The student news website of Northern Essex Community College, Haverhill and Lawrence, Mass.

Education behind the screen: Students reflect on remote learning

As quarantine continues and the world seems to be on pause,  education also continues.
Although students are no longer allowed to physically attend schools until the upcoming fall or possibly longer, students are still required to do online schooling, assignments are posted on websites such as Blackboard, Google Classroom, and video calls are made on Zoom. 
Some students are completely fine with the current change and have adjusted well while others are struggling to stay focused.
As a student who is used to attending public school, Naima Bogran, 14, upcoming Hunking graduate had some opinions about online school.
“It has been stressful and weird that I’m alone when I’m doing school work. Zoom hasn’t helped, I’ve been on one Zoom call and we didn’t even talk about school work,” she said.
Bogran also mentioned how a Zoom call with teachers doing a lesson while posting less assignments would be an improvement.
Apart from the education students are missing out on milestone ceremonies and events such as prom, graduations and annual trips. Bogran says “I am very annoyed and upset everything got cancelled. I didn’t even get to go on any field trips or say goodbye to my friends and now we are all going to separate high schools. There would be no point for them to do any graduation virtually because it would be sad.”
As students are learning to process this unexpected turn of events educators are also facing some struggles as well.
Professor Lisette Espinoza who teaches English Comp 102 at Northern Essex Community College, shared some of her experiences during this quarantine.  She mentioned how difficult it has been to adjust not only for her but for her students knowing how important face to face learning is, while online learning has limitations.

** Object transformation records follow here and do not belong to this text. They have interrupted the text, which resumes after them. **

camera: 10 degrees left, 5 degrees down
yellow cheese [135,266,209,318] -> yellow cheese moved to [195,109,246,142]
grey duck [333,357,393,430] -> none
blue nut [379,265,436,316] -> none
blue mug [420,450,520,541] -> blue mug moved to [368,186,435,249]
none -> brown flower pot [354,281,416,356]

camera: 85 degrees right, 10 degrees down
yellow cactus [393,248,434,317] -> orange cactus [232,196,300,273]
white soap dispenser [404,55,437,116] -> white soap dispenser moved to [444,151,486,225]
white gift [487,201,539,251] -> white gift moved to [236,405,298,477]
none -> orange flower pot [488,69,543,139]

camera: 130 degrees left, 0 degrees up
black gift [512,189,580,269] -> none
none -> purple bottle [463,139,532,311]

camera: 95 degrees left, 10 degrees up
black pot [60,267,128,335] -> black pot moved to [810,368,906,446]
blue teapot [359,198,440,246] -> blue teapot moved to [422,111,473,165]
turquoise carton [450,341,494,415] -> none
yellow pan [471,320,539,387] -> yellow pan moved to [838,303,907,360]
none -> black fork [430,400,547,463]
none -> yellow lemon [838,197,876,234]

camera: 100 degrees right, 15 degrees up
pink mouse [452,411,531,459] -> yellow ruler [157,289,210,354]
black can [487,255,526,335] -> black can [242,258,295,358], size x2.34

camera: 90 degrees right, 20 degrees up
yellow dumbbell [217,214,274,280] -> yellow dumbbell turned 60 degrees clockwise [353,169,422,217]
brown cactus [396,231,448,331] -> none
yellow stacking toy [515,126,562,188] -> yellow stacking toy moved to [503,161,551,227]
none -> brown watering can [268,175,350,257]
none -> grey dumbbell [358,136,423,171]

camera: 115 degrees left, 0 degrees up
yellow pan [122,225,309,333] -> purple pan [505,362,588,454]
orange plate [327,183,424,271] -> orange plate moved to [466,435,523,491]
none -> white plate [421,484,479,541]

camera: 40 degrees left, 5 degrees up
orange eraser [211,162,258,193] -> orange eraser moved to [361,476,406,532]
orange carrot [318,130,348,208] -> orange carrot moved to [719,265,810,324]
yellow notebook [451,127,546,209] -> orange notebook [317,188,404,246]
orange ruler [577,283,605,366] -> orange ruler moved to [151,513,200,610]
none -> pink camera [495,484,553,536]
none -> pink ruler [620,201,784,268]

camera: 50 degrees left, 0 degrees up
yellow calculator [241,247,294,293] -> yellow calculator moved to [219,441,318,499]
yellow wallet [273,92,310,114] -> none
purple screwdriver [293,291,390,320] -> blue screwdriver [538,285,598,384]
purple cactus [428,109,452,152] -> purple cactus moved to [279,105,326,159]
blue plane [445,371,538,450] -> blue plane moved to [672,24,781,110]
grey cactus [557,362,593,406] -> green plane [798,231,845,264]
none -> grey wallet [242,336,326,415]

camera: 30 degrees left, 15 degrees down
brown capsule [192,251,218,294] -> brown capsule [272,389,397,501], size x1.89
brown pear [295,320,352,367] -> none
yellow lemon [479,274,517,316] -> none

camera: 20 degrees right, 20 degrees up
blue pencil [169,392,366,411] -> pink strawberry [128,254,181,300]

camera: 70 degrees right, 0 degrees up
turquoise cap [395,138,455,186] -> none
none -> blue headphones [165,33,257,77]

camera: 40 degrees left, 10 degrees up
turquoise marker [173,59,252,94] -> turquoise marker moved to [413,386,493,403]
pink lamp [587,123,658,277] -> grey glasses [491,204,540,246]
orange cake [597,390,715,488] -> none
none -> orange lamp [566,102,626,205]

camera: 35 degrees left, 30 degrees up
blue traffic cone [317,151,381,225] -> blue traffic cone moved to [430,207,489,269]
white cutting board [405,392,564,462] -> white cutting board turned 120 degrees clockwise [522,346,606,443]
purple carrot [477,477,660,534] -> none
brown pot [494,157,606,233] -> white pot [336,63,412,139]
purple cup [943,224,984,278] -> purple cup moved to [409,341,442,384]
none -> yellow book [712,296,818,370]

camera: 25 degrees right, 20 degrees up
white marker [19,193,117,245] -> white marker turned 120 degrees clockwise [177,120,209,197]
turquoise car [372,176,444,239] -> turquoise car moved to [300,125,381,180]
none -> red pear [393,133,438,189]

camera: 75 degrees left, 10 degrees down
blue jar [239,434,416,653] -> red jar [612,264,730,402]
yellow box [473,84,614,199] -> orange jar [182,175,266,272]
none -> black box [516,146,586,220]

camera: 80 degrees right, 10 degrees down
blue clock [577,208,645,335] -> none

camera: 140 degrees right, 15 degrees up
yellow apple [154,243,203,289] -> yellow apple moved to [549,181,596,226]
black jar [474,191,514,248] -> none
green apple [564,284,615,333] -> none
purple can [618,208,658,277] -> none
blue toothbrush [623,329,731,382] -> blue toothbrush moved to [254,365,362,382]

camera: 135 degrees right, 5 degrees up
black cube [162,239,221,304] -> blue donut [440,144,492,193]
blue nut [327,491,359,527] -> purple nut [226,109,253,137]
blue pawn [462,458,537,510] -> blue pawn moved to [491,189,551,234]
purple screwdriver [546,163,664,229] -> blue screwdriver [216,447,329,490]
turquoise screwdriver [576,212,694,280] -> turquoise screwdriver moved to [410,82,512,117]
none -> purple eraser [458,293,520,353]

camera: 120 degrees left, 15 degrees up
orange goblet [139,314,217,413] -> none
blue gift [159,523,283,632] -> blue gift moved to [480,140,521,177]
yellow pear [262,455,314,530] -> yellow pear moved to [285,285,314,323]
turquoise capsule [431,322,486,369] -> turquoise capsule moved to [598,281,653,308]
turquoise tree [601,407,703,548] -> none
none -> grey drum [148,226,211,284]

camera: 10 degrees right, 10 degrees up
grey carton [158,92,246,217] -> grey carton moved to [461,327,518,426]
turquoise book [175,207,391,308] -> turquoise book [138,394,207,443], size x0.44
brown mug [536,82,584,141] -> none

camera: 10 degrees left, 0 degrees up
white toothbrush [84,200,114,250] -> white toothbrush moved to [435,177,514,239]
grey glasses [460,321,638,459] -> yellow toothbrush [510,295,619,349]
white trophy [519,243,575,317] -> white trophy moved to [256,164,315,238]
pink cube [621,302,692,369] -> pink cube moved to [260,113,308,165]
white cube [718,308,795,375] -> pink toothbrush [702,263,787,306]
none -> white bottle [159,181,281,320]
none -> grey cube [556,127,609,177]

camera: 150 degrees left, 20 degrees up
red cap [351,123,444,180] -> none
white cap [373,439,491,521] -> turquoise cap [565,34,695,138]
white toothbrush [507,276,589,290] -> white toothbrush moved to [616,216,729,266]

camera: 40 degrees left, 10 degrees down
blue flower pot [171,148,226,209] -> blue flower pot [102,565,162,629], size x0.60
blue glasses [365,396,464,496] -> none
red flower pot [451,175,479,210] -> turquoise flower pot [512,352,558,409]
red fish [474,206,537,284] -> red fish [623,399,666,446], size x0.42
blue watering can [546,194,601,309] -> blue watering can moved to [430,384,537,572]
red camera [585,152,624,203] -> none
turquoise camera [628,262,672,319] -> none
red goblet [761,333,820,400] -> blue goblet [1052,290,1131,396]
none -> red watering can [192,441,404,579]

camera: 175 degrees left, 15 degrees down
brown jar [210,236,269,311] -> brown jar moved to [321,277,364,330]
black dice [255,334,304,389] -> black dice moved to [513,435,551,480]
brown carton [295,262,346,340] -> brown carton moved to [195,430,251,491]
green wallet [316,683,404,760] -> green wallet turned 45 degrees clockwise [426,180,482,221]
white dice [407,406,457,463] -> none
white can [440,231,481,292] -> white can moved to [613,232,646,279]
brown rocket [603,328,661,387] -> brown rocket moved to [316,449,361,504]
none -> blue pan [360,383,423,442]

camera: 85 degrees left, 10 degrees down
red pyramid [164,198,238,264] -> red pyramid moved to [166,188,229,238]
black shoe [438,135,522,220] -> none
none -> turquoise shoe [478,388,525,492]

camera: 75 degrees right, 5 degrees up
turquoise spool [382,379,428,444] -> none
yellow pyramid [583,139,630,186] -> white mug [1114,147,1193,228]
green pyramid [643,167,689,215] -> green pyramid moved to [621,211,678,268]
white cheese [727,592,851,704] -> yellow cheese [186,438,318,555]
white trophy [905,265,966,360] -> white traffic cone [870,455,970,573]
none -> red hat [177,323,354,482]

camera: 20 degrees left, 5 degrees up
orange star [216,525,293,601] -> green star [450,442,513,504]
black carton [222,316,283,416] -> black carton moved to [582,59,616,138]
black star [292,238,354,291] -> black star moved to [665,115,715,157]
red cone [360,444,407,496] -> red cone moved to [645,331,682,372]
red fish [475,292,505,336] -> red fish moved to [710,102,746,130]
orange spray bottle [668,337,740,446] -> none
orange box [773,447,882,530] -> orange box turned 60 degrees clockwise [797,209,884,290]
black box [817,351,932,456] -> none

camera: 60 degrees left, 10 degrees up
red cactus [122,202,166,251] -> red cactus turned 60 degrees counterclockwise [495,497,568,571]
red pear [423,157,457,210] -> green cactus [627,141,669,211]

She communicates with her students on many platforms whether it be through Zoom, email, call or text. “I try not to be strict during this time because we’re all humans and adapting, as teachers we should be motivating our students and accepting their flaws and learn to be patient,” she said. 
Espinoza also talked about how important structure is and how she tries to provide that during her teaching while still
being flexible to the needs of her students.